• [INSTRUCTION]:
Render the data from its first line through the line containing "name author: Jacq.", both included, as a Markdown table with the columns Row and Line. Number each line in the Row column, and leave out any blank lines.

• [THE RECORDS]:
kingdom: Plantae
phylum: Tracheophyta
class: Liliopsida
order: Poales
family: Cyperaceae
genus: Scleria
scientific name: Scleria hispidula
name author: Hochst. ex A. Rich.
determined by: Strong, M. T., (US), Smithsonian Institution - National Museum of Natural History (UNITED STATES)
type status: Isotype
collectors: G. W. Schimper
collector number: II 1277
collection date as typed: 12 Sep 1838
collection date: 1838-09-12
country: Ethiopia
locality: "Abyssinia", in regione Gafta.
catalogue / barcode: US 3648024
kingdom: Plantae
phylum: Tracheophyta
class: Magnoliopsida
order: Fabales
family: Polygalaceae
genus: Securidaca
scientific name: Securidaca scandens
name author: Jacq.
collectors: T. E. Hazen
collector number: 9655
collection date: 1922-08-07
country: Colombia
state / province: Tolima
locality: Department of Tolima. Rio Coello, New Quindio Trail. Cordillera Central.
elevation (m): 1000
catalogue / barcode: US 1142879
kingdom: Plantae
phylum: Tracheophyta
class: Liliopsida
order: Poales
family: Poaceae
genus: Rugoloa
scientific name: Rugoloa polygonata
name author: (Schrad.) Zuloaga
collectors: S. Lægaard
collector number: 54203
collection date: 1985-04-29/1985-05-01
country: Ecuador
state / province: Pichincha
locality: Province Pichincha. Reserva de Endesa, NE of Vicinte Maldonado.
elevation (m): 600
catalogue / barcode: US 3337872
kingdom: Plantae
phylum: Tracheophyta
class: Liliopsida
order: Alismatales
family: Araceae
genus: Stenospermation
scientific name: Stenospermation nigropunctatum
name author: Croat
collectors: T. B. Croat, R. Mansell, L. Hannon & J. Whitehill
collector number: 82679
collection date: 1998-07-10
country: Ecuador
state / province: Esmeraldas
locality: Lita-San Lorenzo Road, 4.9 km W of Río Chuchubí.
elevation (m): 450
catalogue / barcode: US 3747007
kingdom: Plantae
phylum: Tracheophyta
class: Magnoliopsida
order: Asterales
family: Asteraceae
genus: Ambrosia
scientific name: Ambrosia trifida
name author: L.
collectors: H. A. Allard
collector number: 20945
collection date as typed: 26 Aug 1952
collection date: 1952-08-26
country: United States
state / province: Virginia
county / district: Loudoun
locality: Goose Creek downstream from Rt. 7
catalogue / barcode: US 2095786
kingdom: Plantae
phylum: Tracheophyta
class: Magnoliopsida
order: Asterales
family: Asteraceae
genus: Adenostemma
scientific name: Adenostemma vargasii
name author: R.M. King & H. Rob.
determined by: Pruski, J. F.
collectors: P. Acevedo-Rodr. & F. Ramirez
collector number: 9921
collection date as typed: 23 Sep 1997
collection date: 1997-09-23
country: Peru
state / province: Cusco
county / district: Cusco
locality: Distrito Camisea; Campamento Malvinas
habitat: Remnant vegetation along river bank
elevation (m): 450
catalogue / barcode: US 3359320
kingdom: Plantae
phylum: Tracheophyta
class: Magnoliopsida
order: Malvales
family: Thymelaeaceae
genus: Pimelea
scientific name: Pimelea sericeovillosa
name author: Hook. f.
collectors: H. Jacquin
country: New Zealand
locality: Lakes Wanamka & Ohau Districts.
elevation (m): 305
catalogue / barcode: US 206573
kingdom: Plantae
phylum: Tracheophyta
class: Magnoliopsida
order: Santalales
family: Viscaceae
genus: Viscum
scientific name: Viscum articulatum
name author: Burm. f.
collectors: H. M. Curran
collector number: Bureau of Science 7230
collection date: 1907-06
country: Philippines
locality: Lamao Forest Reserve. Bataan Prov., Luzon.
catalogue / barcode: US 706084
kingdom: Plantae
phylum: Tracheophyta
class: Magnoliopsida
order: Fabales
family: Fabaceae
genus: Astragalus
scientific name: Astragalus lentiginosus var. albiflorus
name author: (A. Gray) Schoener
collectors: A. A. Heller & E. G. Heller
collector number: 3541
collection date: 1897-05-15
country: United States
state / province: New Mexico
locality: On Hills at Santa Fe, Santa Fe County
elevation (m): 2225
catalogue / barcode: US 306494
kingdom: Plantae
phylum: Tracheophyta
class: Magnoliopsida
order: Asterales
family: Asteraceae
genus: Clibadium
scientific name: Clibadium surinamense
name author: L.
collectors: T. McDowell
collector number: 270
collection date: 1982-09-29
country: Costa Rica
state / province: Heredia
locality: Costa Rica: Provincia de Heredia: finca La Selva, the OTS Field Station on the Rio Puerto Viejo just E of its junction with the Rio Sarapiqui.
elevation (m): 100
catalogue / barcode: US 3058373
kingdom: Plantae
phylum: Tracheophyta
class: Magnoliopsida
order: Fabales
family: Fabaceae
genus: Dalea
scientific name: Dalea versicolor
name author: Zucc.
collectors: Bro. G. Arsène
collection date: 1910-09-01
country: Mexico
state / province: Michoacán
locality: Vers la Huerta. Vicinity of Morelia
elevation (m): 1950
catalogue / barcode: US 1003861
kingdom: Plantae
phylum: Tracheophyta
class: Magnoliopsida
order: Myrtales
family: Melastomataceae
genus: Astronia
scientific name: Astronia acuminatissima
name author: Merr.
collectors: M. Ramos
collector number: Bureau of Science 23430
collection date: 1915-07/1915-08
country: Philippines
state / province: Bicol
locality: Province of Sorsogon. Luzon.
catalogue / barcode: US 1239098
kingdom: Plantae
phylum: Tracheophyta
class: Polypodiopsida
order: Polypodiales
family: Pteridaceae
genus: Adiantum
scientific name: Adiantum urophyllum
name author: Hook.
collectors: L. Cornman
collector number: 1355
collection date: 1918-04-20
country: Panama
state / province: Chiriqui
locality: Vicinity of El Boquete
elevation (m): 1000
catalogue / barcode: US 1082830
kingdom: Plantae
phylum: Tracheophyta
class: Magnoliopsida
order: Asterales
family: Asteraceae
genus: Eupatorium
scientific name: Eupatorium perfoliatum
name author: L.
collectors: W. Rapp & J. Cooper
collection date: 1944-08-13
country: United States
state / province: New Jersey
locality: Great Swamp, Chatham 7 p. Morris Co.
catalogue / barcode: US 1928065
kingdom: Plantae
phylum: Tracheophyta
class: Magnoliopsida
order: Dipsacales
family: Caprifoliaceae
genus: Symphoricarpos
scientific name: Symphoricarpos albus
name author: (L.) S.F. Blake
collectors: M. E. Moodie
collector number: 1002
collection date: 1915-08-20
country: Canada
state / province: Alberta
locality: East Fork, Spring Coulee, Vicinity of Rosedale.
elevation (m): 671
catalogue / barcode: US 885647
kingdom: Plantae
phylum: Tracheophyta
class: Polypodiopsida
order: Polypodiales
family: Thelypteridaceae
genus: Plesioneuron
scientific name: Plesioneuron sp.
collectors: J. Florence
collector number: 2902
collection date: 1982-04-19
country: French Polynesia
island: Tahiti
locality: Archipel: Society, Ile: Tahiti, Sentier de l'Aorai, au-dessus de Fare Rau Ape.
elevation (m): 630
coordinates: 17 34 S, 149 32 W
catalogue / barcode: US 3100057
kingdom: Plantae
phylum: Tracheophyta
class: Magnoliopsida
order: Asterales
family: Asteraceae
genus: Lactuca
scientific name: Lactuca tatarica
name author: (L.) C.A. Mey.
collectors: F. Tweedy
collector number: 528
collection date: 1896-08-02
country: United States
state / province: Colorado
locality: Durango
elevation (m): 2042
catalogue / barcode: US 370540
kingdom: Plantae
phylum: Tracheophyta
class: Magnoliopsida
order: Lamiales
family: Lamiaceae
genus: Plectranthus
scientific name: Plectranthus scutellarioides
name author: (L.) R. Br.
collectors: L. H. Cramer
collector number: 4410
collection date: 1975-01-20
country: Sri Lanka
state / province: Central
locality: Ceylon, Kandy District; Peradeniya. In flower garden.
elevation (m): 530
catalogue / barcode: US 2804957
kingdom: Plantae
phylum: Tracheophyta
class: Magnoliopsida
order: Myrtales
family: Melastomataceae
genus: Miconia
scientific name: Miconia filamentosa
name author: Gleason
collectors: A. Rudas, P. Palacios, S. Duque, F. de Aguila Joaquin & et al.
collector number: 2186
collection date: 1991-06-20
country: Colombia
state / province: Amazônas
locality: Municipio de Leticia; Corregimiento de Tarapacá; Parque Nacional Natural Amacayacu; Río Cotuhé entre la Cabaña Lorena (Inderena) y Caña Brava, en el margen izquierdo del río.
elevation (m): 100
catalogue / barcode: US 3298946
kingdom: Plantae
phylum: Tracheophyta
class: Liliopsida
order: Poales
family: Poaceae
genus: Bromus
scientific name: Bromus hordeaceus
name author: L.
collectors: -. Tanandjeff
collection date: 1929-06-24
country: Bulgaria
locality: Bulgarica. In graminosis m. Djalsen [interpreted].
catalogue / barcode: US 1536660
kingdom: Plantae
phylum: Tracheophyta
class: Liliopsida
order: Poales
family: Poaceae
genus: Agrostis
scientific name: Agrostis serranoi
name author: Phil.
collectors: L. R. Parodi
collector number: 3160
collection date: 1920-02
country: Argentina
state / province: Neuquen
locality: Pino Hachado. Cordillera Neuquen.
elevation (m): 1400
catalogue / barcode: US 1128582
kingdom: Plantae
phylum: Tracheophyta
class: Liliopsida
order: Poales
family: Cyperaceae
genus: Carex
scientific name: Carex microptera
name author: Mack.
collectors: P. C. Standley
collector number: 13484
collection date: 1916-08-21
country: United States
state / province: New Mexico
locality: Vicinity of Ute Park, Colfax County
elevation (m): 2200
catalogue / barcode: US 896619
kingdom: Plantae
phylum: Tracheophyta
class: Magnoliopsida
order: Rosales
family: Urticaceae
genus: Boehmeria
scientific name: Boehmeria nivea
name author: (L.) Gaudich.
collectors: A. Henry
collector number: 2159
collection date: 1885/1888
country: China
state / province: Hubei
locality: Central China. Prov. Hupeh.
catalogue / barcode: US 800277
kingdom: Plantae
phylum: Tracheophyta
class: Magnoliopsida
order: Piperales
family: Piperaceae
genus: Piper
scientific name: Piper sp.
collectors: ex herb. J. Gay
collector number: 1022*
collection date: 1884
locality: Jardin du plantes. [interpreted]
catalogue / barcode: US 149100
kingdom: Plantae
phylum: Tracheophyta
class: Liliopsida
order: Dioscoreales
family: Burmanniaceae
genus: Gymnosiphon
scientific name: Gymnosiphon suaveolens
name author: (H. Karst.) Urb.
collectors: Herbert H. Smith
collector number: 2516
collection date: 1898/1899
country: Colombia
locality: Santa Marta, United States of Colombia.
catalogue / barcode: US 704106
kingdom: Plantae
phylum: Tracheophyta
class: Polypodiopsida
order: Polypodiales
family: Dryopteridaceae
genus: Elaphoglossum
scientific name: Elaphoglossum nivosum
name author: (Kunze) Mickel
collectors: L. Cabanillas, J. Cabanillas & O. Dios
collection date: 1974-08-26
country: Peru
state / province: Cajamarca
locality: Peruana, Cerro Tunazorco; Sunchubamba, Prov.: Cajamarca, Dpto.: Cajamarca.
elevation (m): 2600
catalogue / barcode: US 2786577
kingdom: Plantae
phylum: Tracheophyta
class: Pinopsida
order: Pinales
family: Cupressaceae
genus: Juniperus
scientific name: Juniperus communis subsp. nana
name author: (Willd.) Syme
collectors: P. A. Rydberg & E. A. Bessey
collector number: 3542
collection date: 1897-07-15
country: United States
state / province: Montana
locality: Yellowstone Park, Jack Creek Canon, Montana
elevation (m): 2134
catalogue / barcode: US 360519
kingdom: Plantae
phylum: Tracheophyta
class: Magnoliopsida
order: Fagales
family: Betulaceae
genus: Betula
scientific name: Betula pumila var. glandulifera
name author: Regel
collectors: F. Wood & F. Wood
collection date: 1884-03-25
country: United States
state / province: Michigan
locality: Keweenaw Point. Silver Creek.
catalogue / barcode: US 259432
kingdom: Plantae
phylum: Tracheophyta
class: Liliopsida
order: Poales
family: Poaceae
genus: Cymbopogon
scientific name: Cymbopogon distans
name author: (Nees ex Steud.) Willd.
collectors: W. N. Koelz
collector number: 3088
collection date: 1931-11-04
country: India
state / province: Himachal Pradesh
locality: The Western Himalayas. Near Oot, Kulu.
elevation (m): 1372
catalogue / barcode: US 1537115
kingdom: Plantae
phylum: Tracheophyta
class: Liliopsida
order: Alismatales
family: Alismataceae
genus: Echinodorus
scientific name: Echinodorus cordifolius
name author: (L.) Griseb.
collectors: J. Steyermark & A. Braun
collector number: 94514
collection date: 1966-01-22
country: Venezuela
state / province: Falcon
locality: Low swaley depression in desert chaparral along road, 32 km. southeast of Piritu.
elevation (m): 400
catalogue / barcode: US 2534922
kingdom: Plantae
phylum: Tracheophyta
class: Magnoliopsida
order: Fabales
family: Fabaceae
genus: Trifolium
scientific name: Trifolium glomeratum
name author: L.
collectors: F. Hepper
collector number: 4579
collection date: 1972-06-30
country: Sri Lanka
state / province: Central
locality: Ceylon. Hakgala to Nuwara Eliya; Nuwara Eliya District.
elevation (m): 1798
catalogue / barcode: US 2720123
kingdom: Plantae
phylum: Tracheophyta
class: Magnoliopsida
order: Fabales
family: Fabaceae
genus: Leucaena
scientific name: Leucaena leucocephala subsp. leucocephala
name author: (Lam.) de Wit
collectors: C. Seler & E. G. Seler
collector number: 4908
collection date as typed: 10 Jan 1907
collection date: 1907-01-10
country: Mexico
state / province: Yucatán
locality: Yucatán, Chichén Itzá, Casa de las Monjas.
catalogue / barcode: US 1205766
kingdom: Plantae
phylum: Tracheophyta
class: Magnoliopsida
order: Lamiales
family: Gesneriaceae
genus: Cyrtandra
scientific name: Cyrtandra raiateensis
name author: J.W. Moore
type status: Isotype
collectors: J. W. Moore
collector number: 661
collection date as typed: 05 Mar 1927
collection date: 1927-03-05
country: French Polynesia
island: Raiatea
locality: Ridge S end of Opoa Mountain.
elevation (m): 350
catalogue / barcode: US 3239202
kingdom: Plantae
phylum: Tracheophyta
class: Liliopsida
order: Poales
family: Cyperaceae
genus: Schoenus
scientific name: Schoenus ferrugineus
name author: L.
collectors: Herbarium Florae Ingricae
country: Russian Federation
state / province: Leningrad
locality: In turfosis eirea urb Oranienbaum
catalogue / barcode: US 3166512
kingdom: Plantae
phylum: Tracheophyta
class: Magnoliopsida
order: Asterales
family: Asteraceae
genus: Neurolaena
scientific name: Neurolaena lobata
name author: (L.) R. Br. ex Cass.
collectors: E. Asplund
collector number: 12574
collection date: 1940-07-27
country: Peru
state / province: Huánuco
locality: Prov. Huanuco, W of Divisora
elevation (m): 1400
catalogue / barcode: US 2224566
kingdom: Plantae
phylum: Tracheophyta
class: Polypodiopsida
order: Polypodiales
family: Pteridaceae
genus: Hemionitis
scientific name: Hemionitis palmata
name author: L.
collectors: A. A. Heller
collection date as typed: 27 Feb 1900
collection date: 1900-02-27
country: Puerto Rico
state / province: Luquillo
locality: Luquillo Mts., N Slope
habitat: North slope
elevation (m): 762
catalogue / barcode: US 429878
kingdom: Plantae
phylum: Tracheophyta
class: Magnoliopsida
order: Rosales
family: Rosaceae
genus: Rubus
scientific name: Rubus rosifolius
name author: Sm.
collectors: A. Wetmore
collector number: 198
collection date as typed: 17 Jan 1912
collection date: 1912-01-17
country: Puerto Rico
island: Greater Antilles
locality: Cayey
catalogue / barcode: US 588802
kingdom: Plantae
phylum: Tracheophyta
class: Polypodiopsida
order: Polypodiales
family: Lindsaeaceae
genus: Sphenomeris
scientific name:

• [THE COMPLETED TASK]:
| Row | Line |
|---|---|
| 1 | kingdom: Plantae |
| 2 | phylum: Tracheophyta |
| 3 | class: Liliopsida |
| 4 | order: Poales |
| 5 | family: Cyperaceae |
| 6 | genus: Scleria |
| 7 | scientific name: Scleria hispidula |
| 8 | name author: Hochst. ex A. Rich. |
| 9 | determined by: Strong, M. T., (US), Smithsonian Institution - National Museum of Natural History (UNITED STATES) |
| 10 | type status: Isotype |
| 11 | collectors: G. W. Schimper |
| 12 | collector number: II 1277 |
| 13 | collection date as typed: 12 Sep 1838 |
| 14 | collection date: 1838-09-12 |
| 15 | country: Ethiopia |
| 16 | locality: "Abyssinia", in regione Gafta. |
| 17 | catalogue / barcode: US 3648024 |
| 18 | kingdom: Plantae |
| 19 | phylum: Tracheophyta |
| 20 | class: Magnoliopsida |
| 21 | order: Fabales |
| 22 | family: Polygalaceae |
| 23 | genus: Securidaca |
| 24 | scientific name: Securidaca scandens |
| 25 | name author: Jacq. |